Input data: Begin

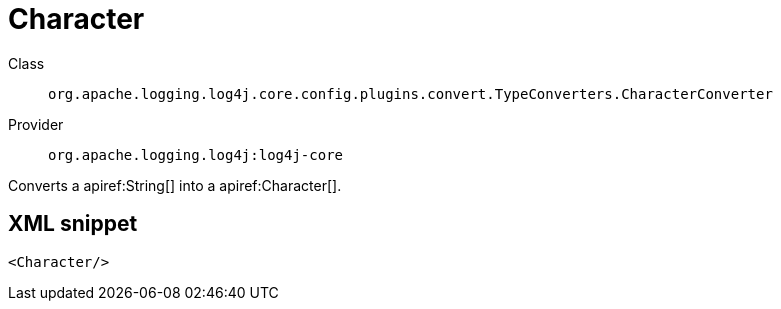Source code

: ////
Licensed to the Apache Software Foundation (ASF) under one or more
contributor license agreements. See the NOTICE file distributed with
this work for additional information regarding copyright ownership.
The ASF licenses this file to You under the Apache License, Version 2.0
(the "License"); you may not use this file except in compliance with
the License. You may obtain a copy of the License at

    https://www.apache.org/licenses/LICENSE-2.0

Unless required by applicable law or agreed to in writing, software
distributed under the License is distributed on an "AS IS" BASIS,
WITHOUT WARRANTIES OR CONDITIONS OF ANY KIND, either express or implied.
See the License for the specific language governing permissions and
limitations under the License.
////

[#org_apache_logging_log4j_core_config_plugins_convert_TypeConverters_CharacterConverter]
= Character

Class:: `org.apache.logging.log4j.core.config.plugins.convert.TypeConverters.CharacterConverter`
Provider:: `org.apache.logging.log4j:log4j-core`


Converts a apiref:String[] into a apiref:Character[].

[#org_apache_logging_log4j_core_config_plugins_convert_TypeConverters_CharacterConverter-XML-snippet]
== XML snippet
[source, xml]
----
<Character/>
----
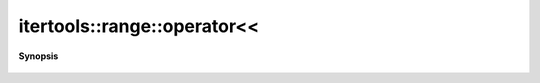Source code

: ..
   Generated automatically by cpp2rst

.. highlight:: c
.. role:: red
.. role:: green
.. role:: param
.. role:: cppbrief


.. _range_operatorLTLT:

itertools::range::operator<<
============================


**Synopsis**

 .. rst-class:: cppsynopsis

    1. | std::ostream & :red:`operator<<` (std::ostream & :param:`os`, :ref:`range <itertools__range>` const & :param:`range`)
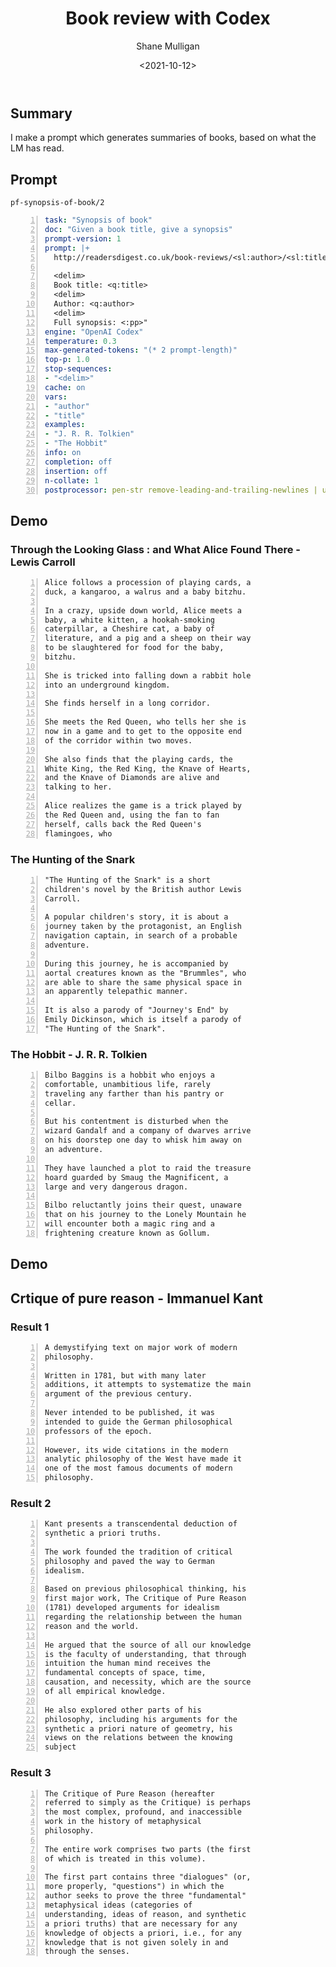 #+LATEX_HEADER: \usepackage[margin=0.5in]{geometry}
#+OPTIONS: toc:nil

#+HUGO_BASE_DIR: /home/shane/var/smulliga/source/git/semiosis/semiosis-hugo
#+HUGO_SECTION: ./posts

#+TITLE: Book review with Codex
#+DATE: <2021-10-12>
#+AUTHOR: Shane Mulligan
#+KEYWORDS: emacs openai codex

** Summary
I make a prompt which generates summaries of
books, based on what the LM has read.

** Prompt
=pf-synopsis-of-book/2=
#+BEGIN_SRC yaml -n :async :results verbatim code
  task: "Synopsis of book"
  doc: "Given a book title, give a synopsis"
  prompt-version: 1
  prompt: |+
    http://readersdigest.co.uk/book-reviews/<sl:author>/<sl:title>/
  
    <delim>
    Book title: <q:title>
    <delim>
    Author: <q:author>
    <delim>
    Full synopsis: <:pp>"
  engine: "OpenAI Codex"
  temperature: 0.3
  max-generated-tokens: "(* 2 prompt-length)"
  top-p: 1.0
  stop-sequences:
  - "<delim>"
  cache: on
  vars:
  - "author"
  - "title"
  examples:
  - "J. R. R. Tolkien"
  - "The Hobbit"
  info: on
  completion: off
  insertion: off
  n-collate: 1
  postprocessor: pen-str remove-leading-and-trailing-newlines | uq | sed -z 's/^"//' | pen-pretty-paragraph
#+END_SRC

** Demo
*** Through the Looking Glass : and What Alice Found There - Lewis Carroll
#+BEGIN_SRC text -n :async :results verbatim code
  Alice follows a procession of playing cards, a
  duck, a kangaroo, a walrus and a baby bitzhu.
  
  In a crazy, upside down world, Alice meets a
  baby, a white kitten, a hookah-smoking
  caterpillar, a Cheshire cat, a baby of
  literature, and a pig and a sheep on their way
  to be slaughtered for food for the baby,
  bitzhu.
  
  She is tricked into falling down a rabbit hole
  into an underground kingdom.
  
  She finds herself in a long corridor.
  
  She meets the Red Queen, who tells her she is
  now in a game and to get to the opposite end
  of the corridor within two moves.
  
  She also finds that the playing cards, the
  White King, the Red King, the Knave of Hearts,
  and the Knave of Diamonds are alive and
  talking to her.
  
  Alice realizes the game is a trick played by
  the Red Queen and, using the fan to fan
  herself, calls back the Red Queen's
  flamingoes, who
#+END_SRC

*** The Hunting of the Snark
#+BEGIN_SRC text -n :async :results verbatim code
  "The Hunting of the Snark" is a short
  children's novel by the British author Lewis
  Carroll.
  
  A popular children's story, it is about a
  journey taken by the protagonist, an English
  navigation captain, in search of a probable
  adventure.
  
  During this journey, he is accompanied by
  aortal creatures known as the "Brummles", who
  are able to share the same physical space in
  an apparently telepathic manner.
  
  It is also a parody of "Journey's End" by
  Emily Dickinson, which is itself a parody of
  "The Hunting of the Snark".
#+END_SRC

*** The Hobbit - J. R. R. Tolkien
#+BEGIN_SRC text -n :async :results verbatim code
  Bilbo Baggins is a hobbit who enjoys a
  comfortable, unambitious life, rarely
  traveling any farther than his pantry or
  cellar.
  
  But his contentment is disturbed when the
  wizard Gandalf and a company of dwarves arrive
  on his doorstep one day to whisk him away on
  an adventure.
  
  They have launched a plot to raid the treasure
  hoard guarded by Smaug the Magnificent, a
  large and very dangerous dragon.
  
  Bilbo reluctantly joins their quest, unaware
  that on his journey to the Lonely Mountain he
  will encounter both a magic ring and a
  frightening creature known as Gollum.
#+END_SRC

*** COMMENT The Library of Babel - Jorge Luis Borges

#+BEGIN_SRC text -n :async :results verbatim code
  Library of Babel is a short story collection
  by the Argentine-American writer Jorge Luis
  Borges.
  
  It was first published in English in 1955.
  
  It is one of his most famous works.
  
  The story deals with the fictional "Library of
  Babel" described as aLibrary of Babel is a
  short story collection by the Argentine-
  American writer Jorge Luis Borges.
  
  It was first published in English in 1955.
  
  It is one of his most famous works.
  
  The story deals with the fictional "Library of
  Babel" described as a library with an infinite
  number of hexagonal rooms.
  
  Each room is equipped with books (also
  hexagonal) that contain every possible
  combination of letters, organized
  alphabetically.
#+END_SRC

** Demo
#+BEGIN_EXPORT html
<!-- Play on asciinema.com -->
<!-- <a title="asciinema recording" href="https://asciinema.org/a/xe1JYXcKFyFfKvxG0bteYt5tR" target="_blank"><img alt="asciinema recording" src="https://asciinema.org/a/xe1JYXcKFyFfKvxG0bteYt5tR.svg" /></a> -->
<!-- Play on the blog -->
<script src="https://asciinema.org/a/xe1JYXcKFyFfKvxG0bteYt5tR.js" id="asciicast-xe1JYXcKFyFfKvxG0bteYt5tR" async></script>
#+END_EXPORT

** Crtique of pure reason - Immanuel Kant
*** Result 1
#+BEGIN_SRC text -n :async :results verbatim code
  A demystifying text on major work of modern
  philosophy.
  
  Written in 1781, but with many later
  additions, it attempts to systematize the main
  argument of the previous century.
  
  Never intended to be published, it was
  intended to guide the German philosophical
  professors of the epoch.
  
  However, its wide citations in the modern
  analytic philosophy of the West have made it
  one of the most famous documents of modern
  philosophy.
#+END_SRC

*** Result 2
#+BEGIN_SRC text -n :async :results verbatim code
  Kant presents a transcendental deduction of
  synthetic a priori truths.
  
  The work founded the tradition of critical
  philosophy and paved the way to German
  idealism.
  
  Based on previous philosophical thinking, his
  first major work, The Critique of Pure Reason
  (1781) developed arguments for idealism
  regarding the relationship between the human
  reason and the world.
  
  He argued that the source of all our knowledge
  is the faculty of understanding, that through
  intuition the human mind receives the
  fundamental concepts of space, time,
  causation, and necessity, which are the source
  of all empirical knowledge.
  
  He also explored other parts of his
  philosophy, including his arguments for the
  synthetic a priori nature of geometry, his
  views on the relations between the knowing
  subject
#+END_SRC

*** Result 3
#+BEGIN_SRC text -n :async :results verbatim code
  The Critique of Pure Reason (hereafter
  referred to simply as the Critique) is perhaps
  the most complex, profound, and inaccessible
  work in the history of metaphysical
  philosophy.
  
  The entire work comprises two parts (the first
  of which is treated in this volume).
  
  The first part contains three "dialogues" (or,
  more properly, "questions") in which the
  author seeks to prove the three "fundamental"
  metaphysical ideas (categories of
  understanding, ideas of reason, and synthetic
  a priori truths) that are necessary for any
  knowledge of objects a priori, i.e., for any
  knowledge that is not given solely in and
  through the senses.
#+END_SRC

Input data: End

Some lines of the data above may hold the word "philosophical"; state how many do, and give only that number.

Answer box ▸
2